TEK SEFERDE 7 BİN ARAÇ TAŞIYACAK
The New York Times yazarı Thomas L. Friedman, geçtiğimiz günlerde Çin gezisinden izlenimlerini aktarmıştı. Friedman ülkenin dev otomotiv sektörü hakkında şöyle diyordu:
“Çin, elindeki büyük otomobil stokunu ihraç etmek amacıyla, okyanus ötesine bir seferde birkaç bin otomobil taşıyabilecek 170 gemilik bir filo inşa etmeye başladı. Pandemiden önce dünya tersaneleri yılda sadece dört gemi teslim ediyordu. Yanlış okumadınız! Çin esasen ulusal bir elektrik şebekesine sahip olduğundan, ülkenin her yerine şarj istasyonları kurdu. Bu nedenle Çin’deki yeni otomobil satışlarının yarısından fazlası elektrikli araçlardan oluşuyor. Apple 15 yıl boyunca elektrikli bir araba yapmaktan bahsetti. Apple arabası kullanan var mı?”
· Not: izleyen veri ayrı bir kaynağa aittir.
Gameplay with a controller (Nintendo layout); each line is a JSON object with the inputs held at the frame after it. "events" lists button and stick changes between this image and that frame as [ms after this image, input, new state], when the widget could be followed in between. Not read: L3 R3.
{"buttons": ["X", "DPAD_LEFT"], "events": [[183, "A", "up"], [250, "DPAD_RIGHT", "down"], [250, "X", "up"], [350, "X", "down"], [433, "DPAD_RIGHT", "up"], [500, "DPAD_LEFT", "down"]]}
O filonun yeni üyelerinden biri BYD HefeI. Ülkenin elindeki 7 bin araç kapasiteli üç gemiden biri. 11 Ocak günü çekilen bu fotoğrafta da Çin’in Jiangsu eyaletinin Suzhou kentindeki Taicang Limanı’nda binlerce BYD marka araç yüklenmek üzere 200 metrelik geminin önünde bekliyor.
Guangzhou Tersanesi sadece otomobil ve kamyon taşımak üzere tasarlanan 200 metrelik gemiyi kısa süre önce otomobil endüstrisinin yeni devine teslim etti. BYD’nin bundan önceki araç taşıma gemilerinin mülkiyeti İngiliz nakliye şirketi Zodiac Maritime’a aitti. Taşıt hem LNG hem de geleneksel akaryakıtla çalışıyor. Gemi LNG modunda 19 knot hıza ulaşabiliyor ve 15 bin 800 deniz mili menzile sahip.
Otomobil ihracatının Çin’in ticaret fazlası üzerinde önemli bir payı var.
Küresel elektrikli araç pazarının zirvesinde geçen yılların ardından Tesla zirveyi, geçen yılın sonu itibarıyla BYD’ye kaptırdı. Tesla, 2024 yılında 1 milyon 774 bin 442 elektrikli araç üretirken BYD 1 milyon 777 bin 965 araç üretti. BYD, 2023’ün 4. çeyreğinde Tesla’nın üç aylık araç üretimini ilk kez geçtikten sonra, sonraki çeyreklerde ABD’li rakibinin gerisine düştü. Ancak 2024’ün 4. çeyreğinde Çin’in 1 numaralı otomobil markası Tesla’yı neredeyse 150 bin araçla geride bırakarak dünyanın yeni lider elektrikli araç üreticisi oldu.